1 Million Cups Iowa City was great, and I've accepted that to reach full potential, many, many hours of sleep will be sacrificed. A BIG thank you goes to Ella for driving there and back.
Once we were back in Ames, it was a busy Wednesday afternoon. Startup Ames organized its first IdeaFlow event, where entrepreneurs, community builders, startup enthusiasts, and wisdom seekers made their way to Torrent Brewery for a pint and networking. I was lacking sleep, and obsessing over the aerolands presentation that would happen the next day, but networking had to be done. There was a great turnout, with a lot of new faces, and I'm happy to have been able to take part in the first IdeaFlow event. Wednesday night was focused on the aerolands presentation, not sleep.
Thursday morning greeted me at just after 8 am, but I didn't get out of bed for over an hour. It felt great. By noon, Danen had made it to Ames, and we were off to present to the panel that will decide if aerolands is a good fit for the first Ag Startup Engine cohort. Our presentation went well, as we were right at 10 minutes, and I didn't majorly mess anything up. The questions were great, and Danen handled his answers like a man who has worked on this idea, and did his research, for many years. I'd guess right around 6 years if we're counting. My anxiety always peaks before any sort of presentation, and this presentation carried 9 months' worth of progress with it. Now, as I type this, I only have to deal with the "what if" depression, while we wait to hear if we're accepted.
This morning I'm off to meet with Andrew, fellow co-founder of YEC, to talk about strategies and direction in YEC marketing. We learned an incredible amount of what it takes to run a large, unique event, when we hosted YEC in Des Moines on April 22nd and 23rd. The entire team is happy with the results, and we've received positive feedback every single day since YEC ended. By creating this entrepreneurial movement, we created a support system for many fellow glass eaters, and aspiring glass eaters.
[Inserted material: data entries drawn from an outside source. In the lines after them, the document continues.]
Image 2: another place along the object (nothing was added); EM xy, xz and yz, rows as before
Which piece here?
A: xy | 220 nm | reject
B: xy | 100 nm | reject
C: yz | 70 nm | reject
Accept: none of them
After the meeting with Andrew, the KinoSol team will be off to Des Moines for filming. Chris Lo (also a YEC co-founder), owner of Situasian Films, will be helping us create short marketing videos that we'll be releasing over the coming months, to showcase why each one of us believes in KinoSol's mission, what KinoSol is accomplishing, and how we're helping families all over the world to have more food, better nutrition, and a better way of life. I often fear not being able to sell KinoSol units, but we keep moving forward, and we just reached double digits in sales.
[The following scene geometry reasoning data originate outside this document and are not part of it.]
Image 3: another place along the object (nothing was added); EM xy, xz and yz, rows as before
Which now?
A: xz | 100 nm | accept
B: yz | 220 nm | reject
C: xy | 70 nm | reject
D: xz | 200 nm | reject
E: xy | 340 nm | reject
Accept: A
To keep up with every venture, it puts my body through a lot of mental and physical stamina challenges. But what's better than these challenges? A Gladiator Assault Challenge! Myself and Mikayla are in the 9:40 am flight tomorrow morning. While we haven't trained nearly enough, the 7ish miles and a couple dozen obstacles are only going to require a good mindset. Just knowing the entire 2 to 3 hours it takes us to complete the challenge will be spent outside our comfort zones has my adrenaline building. It will be a great experience, although my body will disagree during, and likely the days following.
Saturday night will entail a nice screening of the new Star Wars in Jack Trice Stadium, but not before I get a little more work done. Come Sunday morning, I'm sure I'll drag my sore self out of bed and straight over to my standing desk, where the ventures await digitally, along with the fear of not knowing, a pile of glass, and the abyss.
F**k it. I'm a superhuman, working on reaching my full potential.